Yes, these were also common in several wire formats I had to use for market data/entry.

You would think char symbol[20] would be inefficient for such performance sensitive software, but for the vast majority of exchanges, their technical competencies were not there to properly replace these readable symbol/IDs with a compact/opaque integer ID like a u32. Several exchanges tried and they had numerous issues with IDs not being "properly" unique across symbol types, or time (restarts intra-day or shortly before the open were a common nightmare), etc. A char symbol[20] and strncpy was a dream by comparison.

A big footgun with strncpy is that the output string may not be null terminated.

  • Yeah but fixed width strings don’t need null termination. You know exactly how long the string is. No need to find that null byte.

    • Until you pass them as a `char *` by accident and it eventually makes its way to some code that does expect null termination.

      There’s languages where you can be quite confident your string will never need null termination… but C is not one of them.

      6 replies →

Isn't strlcpy the safer solution these days?

  • I don't think anybody in this thread read the article.
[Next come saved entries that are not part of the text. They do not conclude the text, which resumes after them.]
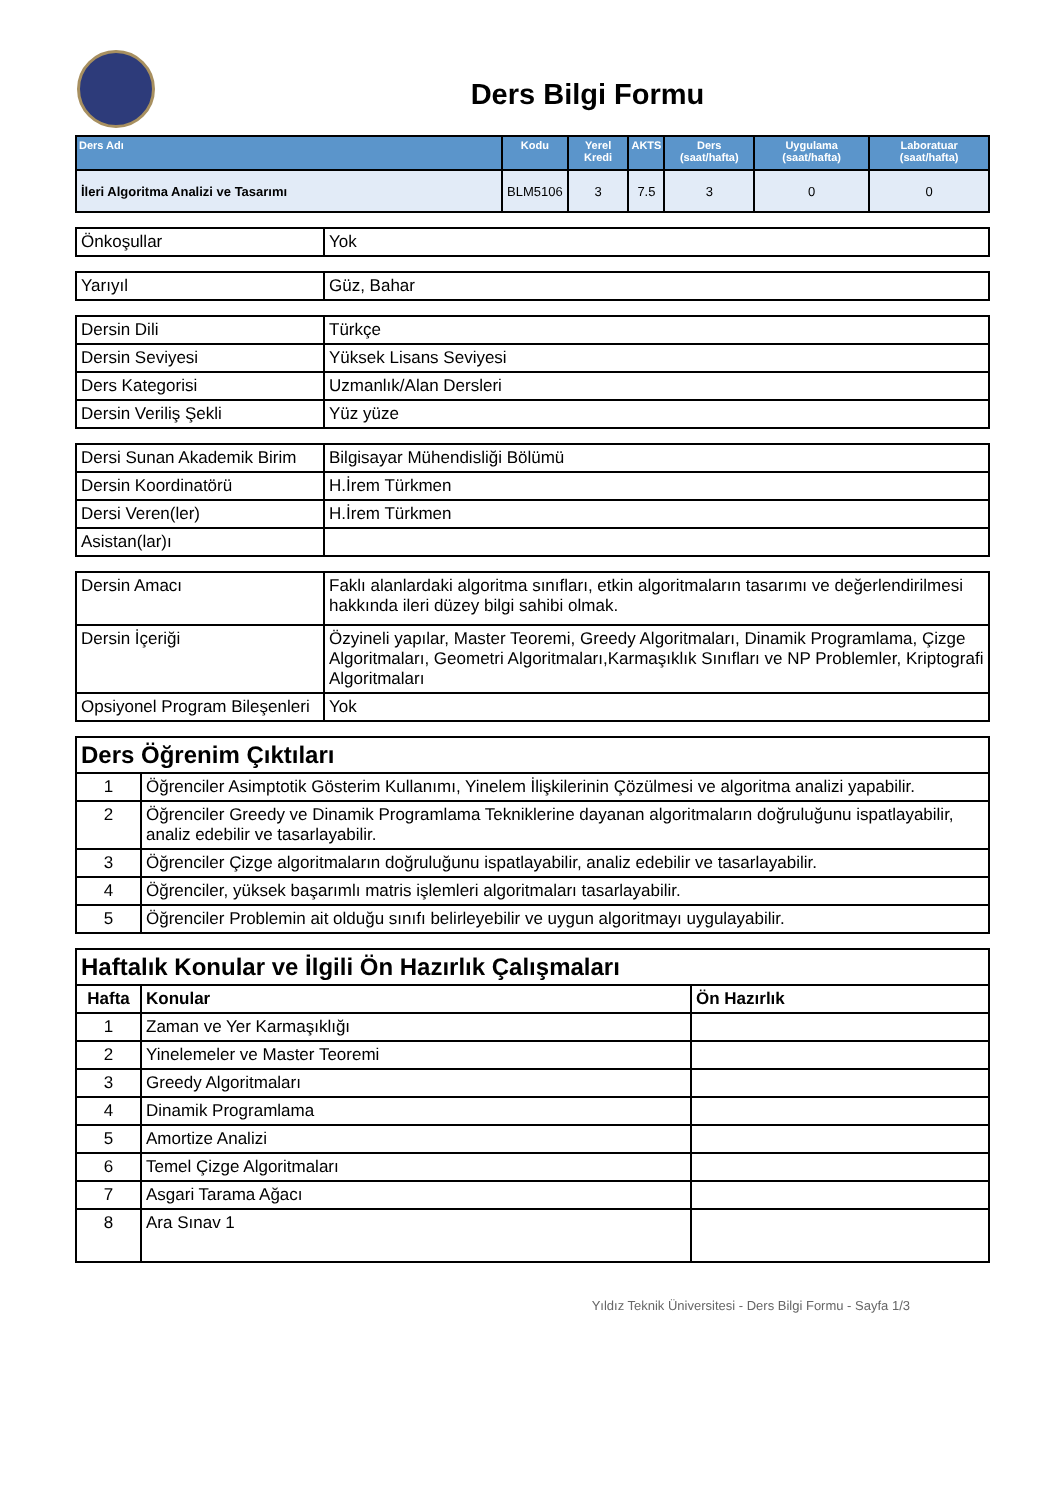Ders Bilgi Formu
| Ders Adı | Kodu | Yerel Kredi | AKTS | Ders (saat/hafta) | Uygulama (saat/hafta) | Laboratuar (saat/hafta) |
| --- | --- | --- | --- | --- | --- | --- |
| İleri Algoritma Analizi ve Tasarımı | BLM5106 | 3 | 7.5 | 3 | 0 | 0 |
| Önkoşullar | Yok |
| Yarıyıl | Güz, Bahar |
| Dersin Dili | Türkçe |
| Dersin Seviyesi | Yüksek Lisans Seviyesi |
| Ders Kategorisi | Uzmanlık/Alan Dersleri |
| Dersin Veriliş Şekli | Yüz yüze |
| Dersi Sunan Akademik Birim | Bilgisayar Mühendisliği Bölümü |
| Dersin Koordinatörü | H.İrem Türkmen |
| Dersi Veren(ler) | H.İrem Türkmen |
| Asistan(lar)ı | |
| Dersin Amacı | Faklı alanlardaki algoritma sınıfları, etkin algoritmaların tasarımı ve değerlendirilmesi hakkında ileri düzey bilgi sahibi olmak. |
| Dersin İçeriği | Özyineli yapılar, Master Teoremi, Greedy Algoritmaları, Dinamik Programlama, Çizge Algoritmaları, Geometri Algoritmaları,Karmaşıklık Sınıfları ve NP Problemler, Kriptografi Algoritmaları |
| Opsiyonel Program Bileşenleri | Yok |
| Ders Öğrenim Çıktıları | |
| --- | --- |
| 1 | Öğrenciler Asimptotik Gösterim Kullanımı, Yinelem İlişkilerinin Çözülmesi ve algoritma analizi yapabilir. |
| 2 | Öğrenciler Greedy ve Dinamik Programlama Tekniklerine dayanan algoritmaların doğruluğunu ispatlayabilir, analiz edebilir ve tasarlayabilir. |
| 3 | Öğrenciler Çizge algoritmaların doğruluğunu ispatlayabilir, analiz edebilir ve tasarlayabilir. |
| 4 | Öğrenciler, yüksek başarımlı matris işlemleri algoritmaları tasarlayabilir. |
| 5 | Öğrenciler Problemin ait olduğu sınıfı belirleyebilir ve uygun algoritmayı uygulayabilir. |
| Haftalık Konular ve İlgili Ön Hazırlık Çalışmaları | | |
| --- | --- | --- |
| Hafta | Konular | Ön Hazırlık |
| 1 | Zaman ve Yer Karmaşıklığı | |
| 2 | Yinelemeler ve Master Teoremi | |
| 3 | Greedy Algoritmaları | |
| 4 | Dinamik Programlama | |
| 5 | Amortize Analizi | |
| 6 | Temel Çizge Algoritmaları | |
| 7 | Asgari Tarama Ağacı | |
| 8 | Ara Sınav 1 | |
Yıldız Teknik Üniversitesi - Ders Bilgi Formu - Sayfa 1/3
    Strlcpy tries to improve the situation but still has problems. As the article points out it is almost never desirable to truncate a string passed into strXcpy, yet that is what all of those functions do. Even worse, they attempt to run to the end of the string regardless of the size parameter so they don't even necessarily save you from the unterminated string case. They also do loads of unnecessary work, especially if your source string is very long (like a mmaped text file).

    Strncpy got this behavior because it was trying to implement the dubious truncation feature and needed to tell the programmer where their data was truncated. Strlcpy adopted the same behavior because it was trying to be a drop in replacement. But it was a dumb idea from the start and it causes a lot of pain unnecessarily.

    The crazy thing is that strcpy has the best interface, but of course it's only useful in cases where you have externally verified that the copy is safe before you call it, and as the article points out if you know this then you can just use memcpy instead.

    As you ponder the situation you inevitably come to the conclusion that it would have been better if strings brought along their own length parameter instead of relying on a terminator, but then you realize that in order to support editing of the string as well as passing substrings you'll need to have some struct that has the base pointer, length, and possibly a substring offset and length and you've just re-invented slices. It's also clear why a system like this was not invented for the original C that was developed on PDP machines with just a few hundred KB of RAM.

    Is it really too late for the C committee to not develop a modern string library that ships with base C26 or C27? I get that they really hate adding features, but C strings have been a problem for over 50 years now, and I'm not advocating for the old strings to be removed or even deprecated at this time. Just that a modern replacement be available and to encourage people to use them for new code.

    • > Is it really too late for the C committee to not develop a modern string library that ships with base C26 or C27? I get that they really hate adding features, but C strings have been a problem for over 50 years now, and I'm not advocating for the old strings to be removed or even deprecated at this time. Just that a modern replacement be available and to encourage people to use them for new code.

      The next version of C (C2y) is expected to be C29, not C26 or C27. And work has been done on a new string library: see, e.g. https://www.open-std.org/jtc1/sc22/wg14/www/docs/n3306.pdf (not the only proposal!). That said, I would be surprised if anything gets merged into the standard in less than a decade, simply because the committee is not organizationally set up for major library overhauls like this.